Analog dazu konnte auch JS nicht erreichen, dass EH komplett als unschuldig dasteht. Er konnte ihr Leben retten, aber sie nicht vor dem Gefängnis bewahren. (Ich würde so gerne wissen, was wirklich in ihren Köpfen vorging und ob ich nah dran oder total weit entfernt liege, ob wir es je erfahren?)
EHs Taktik könnte es gewesen sein, JS erstmal "Vorsprung" zu geben, um sein "halbwahres-halbgelogenes Ich-war-es-allein-Geständnis" (ich weiß gerade schon gar nicht mehr, wie man das überhaupt nennen soll) richtig in die Köpfe der Ermittler zu hämmern. Später konnte sie dann durch "Kontrollfragen" rauskriegen, was er gestanden hatte und ihre Aussagen entsprechend anpassen.
Schweigen hätte doch beiden gar nicht geholfen, inwiefern hätte es sie geschützt, wenn sie beide geschwiegen hätten?
Ach so, ich verstehe: Du meinst, wenn sie beide eisern geschwiegen hätten, dann hätte man anhand der Tatortspuren nur JS zweifelsfrei überführen können und dann wäre EH eventuell freigesprochen worden? So aber landete sie im Gefängnis.
Nein, ich glaube, das wäre so nicht gekommen, die Briefe wogen einfach zu schwer. Aber nochmal Analogie zu "Sophie's Choice": EH ergriff ihre Chance, alles so hinzudrehen, als seien es "nur Briefe" gewesen (wie die, die Sophie abtippen musste), denen aber keine (eigenen) Taten folgten.
@ligala +
@monstra und alle anderen:
Ich grübele immer noch über diese Aussage aus der 1990er Vernehmung:
"The following day, the Saturday, we - I'm not sure exactly how it came about, but it suddenly became real, we were going to conspire and commit murder.
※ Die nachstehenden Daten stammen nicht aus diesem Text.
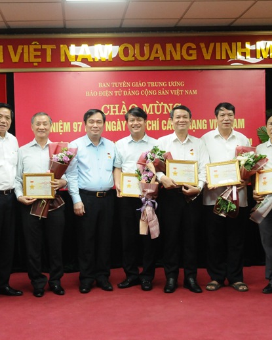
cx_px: 115
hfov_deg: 29.1
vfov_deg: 36.0
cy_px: 173
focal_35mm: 52
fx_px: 523
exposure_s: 1/100
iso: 1600
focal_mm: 24
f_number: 4.5
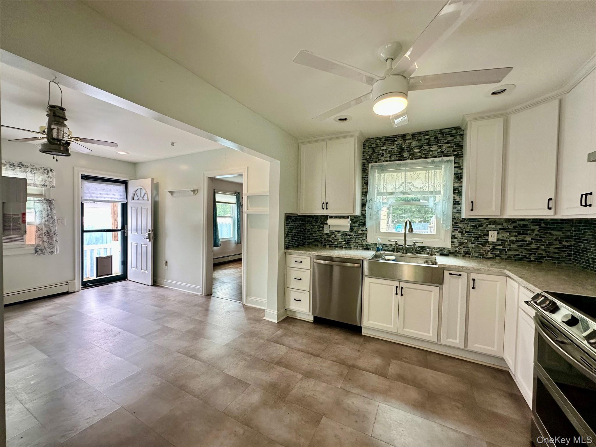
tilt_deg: -0.6
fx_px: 241
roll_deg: -1.4
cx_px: 298
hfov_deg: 102.1
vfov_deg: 85.7
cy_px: 224
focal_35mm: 14
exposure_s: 1/120
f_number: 2.2
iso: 160
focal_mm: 2.22
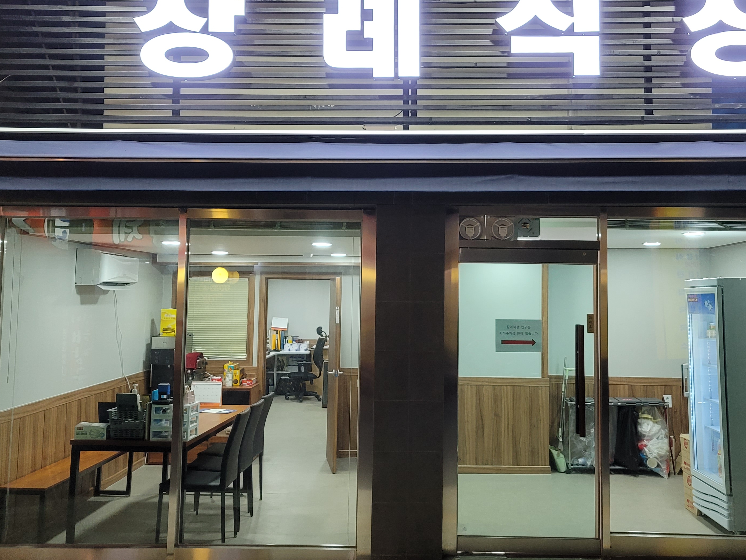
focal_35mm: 36
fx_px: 776
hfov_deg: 51.3
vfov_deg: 39.6
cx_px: 393
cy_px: 238
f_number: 1.8
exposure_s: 1/119
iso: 320
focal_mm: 7
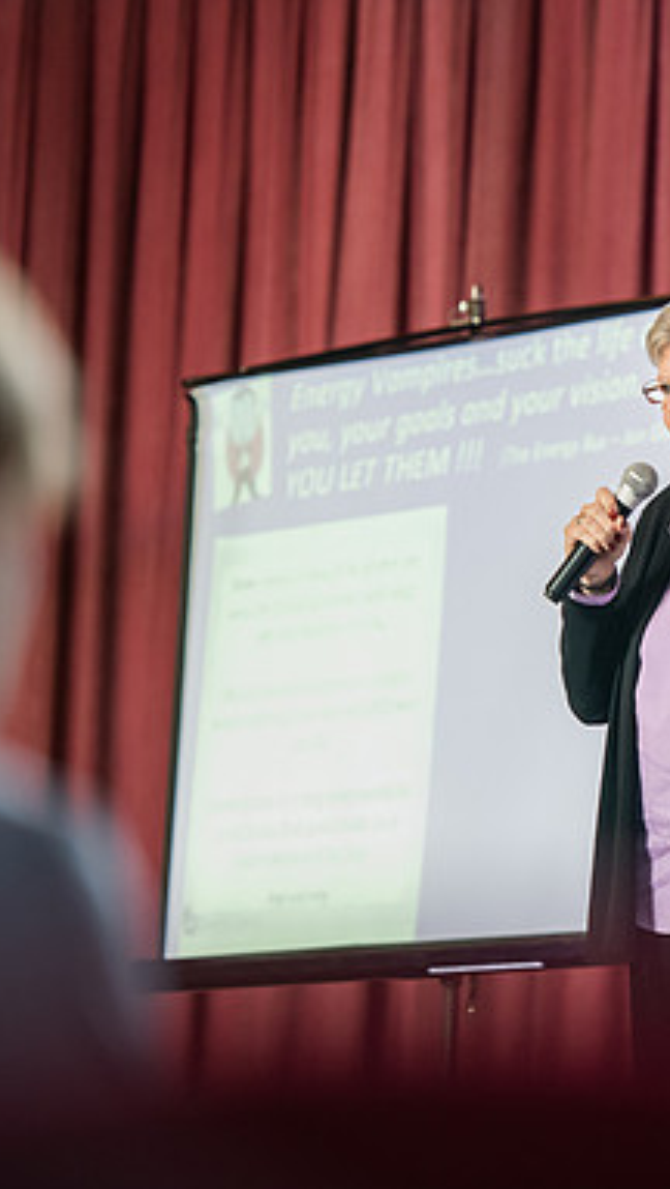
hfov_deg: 5.7
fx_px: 6746
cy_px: 594
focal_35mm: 214
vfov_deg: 10.1
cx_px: 726
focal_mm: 135
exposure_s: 1/200
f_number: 3.2
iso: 1600
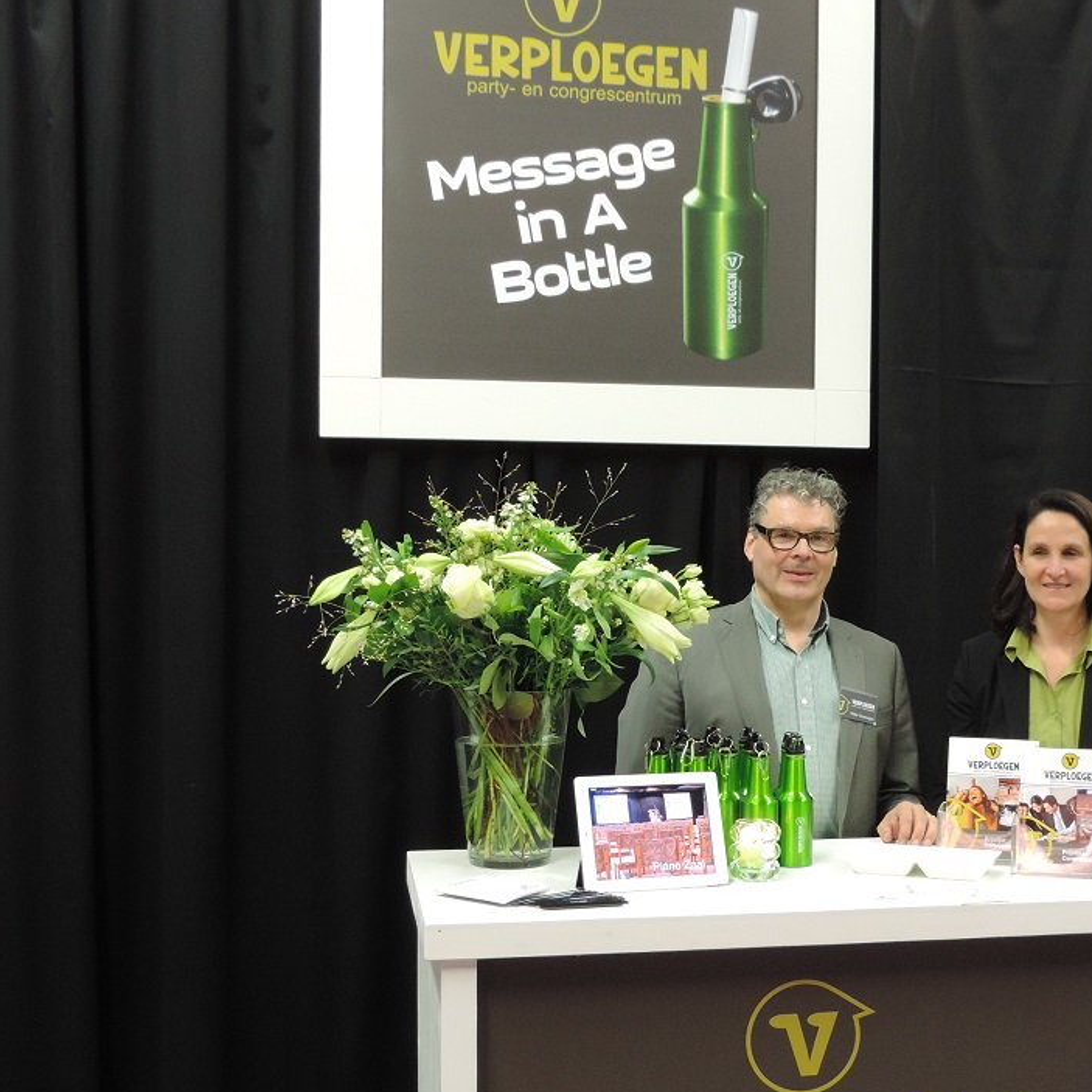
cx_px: 730
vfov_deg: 34.0
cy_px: 609
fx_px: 1785
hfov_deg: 33.7
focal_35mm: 50
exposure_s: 1/20
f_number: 3.3
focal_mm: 6.2
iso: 400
Jens and I, we drove around Washington, and we argued as we drove, and we talked, and we decided on the alibi."
(Quelle: Aussage 1990,
https://0j.b5z.net/i/u/2108258/f/JENS_SOERING_PRESS_PACK.2017-09-27.pdf (Archiv-Version vom 24.12.2019), Seite 25)
Manchmal habe ich schon überlegt, ob sie es nicht doch relativ spontan gemacht haben? Dass sie vielleicht eigentlich nur ein Messer in Washington kaufen wollten und als sie es dann in der Hand hielten, sagte Elizabeth möglicherweise plötzlich: 'Los, wir machen's. Du hattest doch neulich diese Idee mit Macbeth. Komm, wir kaufen 2 Kinokarten und wir fahren jetzt spontan los.'
Dieser Tachostand-Fauxpax lässt mir einfach keine Ruhe, das musste ihn doch klar gewesen sein, dass ihnen das den Hals brechen könnte. Warum haben sie nicht auf den neuen Scirocco gewartet? Oder dachten sie, der Tachostand wird nicht überprüft? Es spricht irgendwie einiges für "relativ spontan" (wobei dann immer noch die 4-stündige Fahrt bleibt, auf der sie sich hätten umentscheiden können) und es spricht einiges für "geplant" (die Vorankündigung bei der Mutter am Freitag, die Hotelbuchung, etc.). Wenn ich es recht überlege, spricht doch mehr für geplant und der Tachostand war ein nicht einkalkulierter Fehler.